Hi,
I am still stuck with this issue. I tested different encoding with the data and I am pretty sure the issue lies in the IPT/Tomcat area (TapirLink/Apache is fine).
Burke, did you manage to get a correct result with the data I sent you? If yes, what did you do and what is your configuration?
Cheers, Mickaël ________________________________________ From: Burke Chih-Jen Ko (GBIF) [bko@gbif.org] Sent: Tuesday, August 16, 2011 10:07 AM To: Mickael Graf Cc: Johan Dunfalk; GBIF IPT mailing list; GBIF Helpdesk Subject: Re: GBIF Case 1773: UTF8
Hi Mickaël,
I'd like to learn some details about encoding settings on your side.
1. Did you use mysqldump to create the script that you sent me earlier? 2. From the script, I can see the database stores data in UTF-8, is it correct? 3. Since the character in the dump sql is already broken, could you try, if you temporarily change the connection charset to utf-8, does the same dump contains the correct character for accented letters?
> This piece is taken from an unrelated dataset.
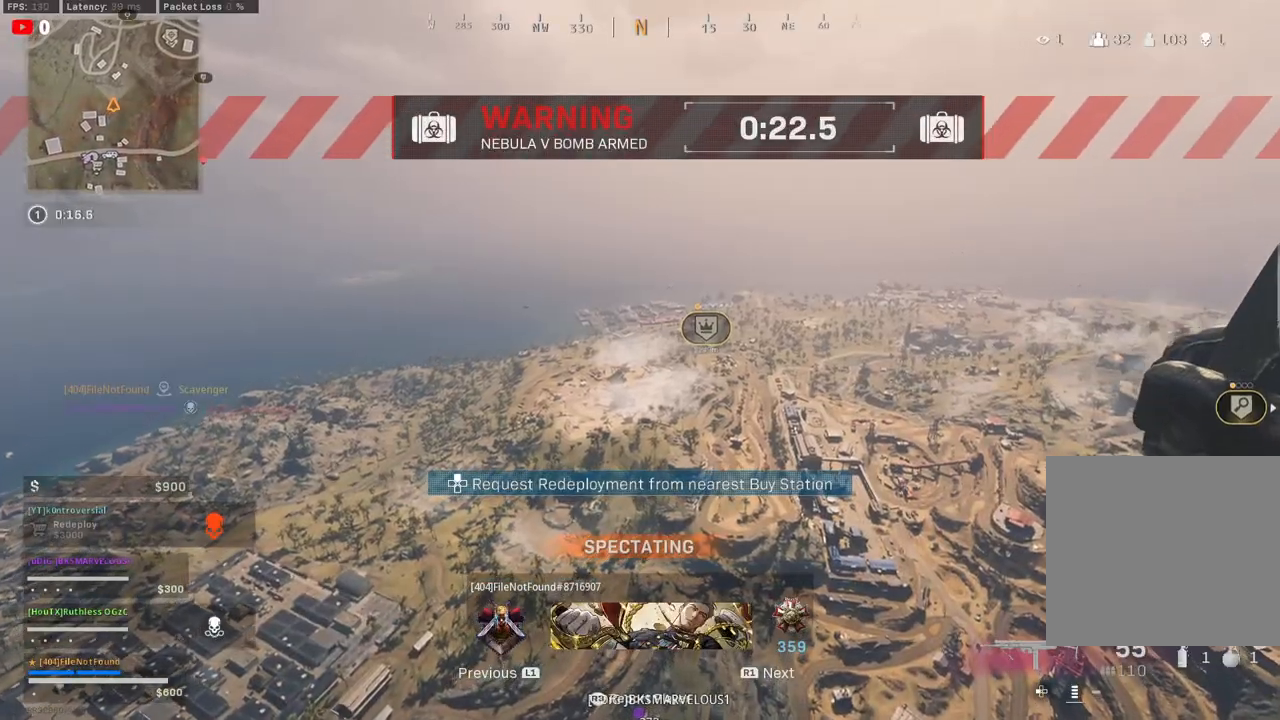
{"buttons": [], "left_stick": "center", "right_stick": "center", "events": []}
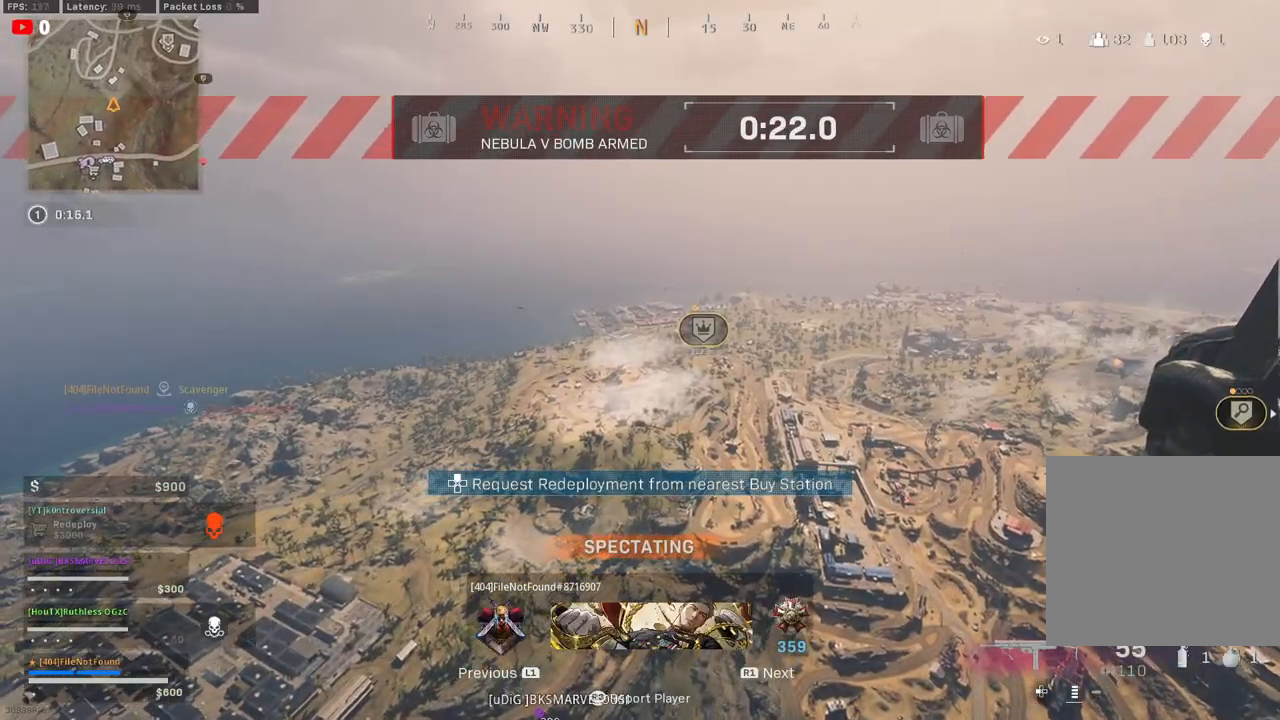
{"buttons": [], "left_stick": "center", "right_stick": "center", "events": []}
Or please try --default-character-set=latin1 as one of your dump option. 4. Since all charset settings on your side appear to be latin1, are all databases hosted on the mysql server using UTF8 as the encoding? Including the one serves TapirLink?
I am trying to reproduce your environment here.
Cheers,
Burke
On Aug 16, 2011, at 9:26 AM, Mickael Graf wrote:
Hi Burke,
I tried both UTF-8, Latin1 and Windows 1252, but the result looks always the same. It looks like this setting has no influence on the final result, at least here.
/Mickaël
From: Burke Chih-Jen Ko (GBIF) [bko@gbif.org] Sent: Monday, August 15, 2011 4:24 PM To: Mickael Graf Cc: Johan Dunfalk; GBIF IPT mailing list Subject: Re: GBIF Case 1773: UTF8
Hi Michaël,
Have you tried using Latin 1 as the character encoding in the source data editing page of IPT?
Burke
On Aug 15, 2011, at 3:19 PM, Mickael Graf wrote:
Hi Burke,
Changing my.cnf breaks everything. So I reversed back. I need to study how to correctly migrate my data to a complete utf8 system. MySQL still comes with latin1 as default (I just checked on my Ubuntu 11.04!)
How can I test Tim's suggestion?
Cheers, Mickaël
From: Burke Chih-Jen Ko (GBIF) [bko@gbif.org] Sent: Friday, August 12, 2011 4:30 PM To: Mickael Graf Cc: Johan Dunfalk; GBIF IPT mailing list Subject: Re: GBIF Case 1773: UTF8
Hi Mickaël,
I can see from your script that the database is created using UTF-8, but it could be the connection characterset that interprets the UTF-8 information as iso-8859-1. Force opening a UTF-8 text file with Närke using latin1 charset indeed render the text as Närke.
In the [mysqld] section of /etc/my.cnf, you can instruct the server to start with preferred characterset and collation:
character_set_server=utf8 default-character-set=utf8 character_set_client=utf8 collation_server=utf8_general_ci skip-character-set-client-handshake
The last line force the connection charset as the one specified for the server.
So I suggest some steps:
- Add lines above to your my.cnf
- Restart the mysql,
- First see if things still looks the same on TapirLink.
- Try export the same sample script you gave us earlier, if the närke shows as it should be, then it should be fine on IPT.
Let me know if this setting works.
But if this change breaks TapirLink and others, you'll need to decide to configure others all or, see if Tim's suggestion works. (jdbc:mysql://localhost:3306/specimen_collections?autoReconnect=true&useUnicode=true&characterEncoding=UTF8&characterSetResults=UTF8)
Cheers,
Burke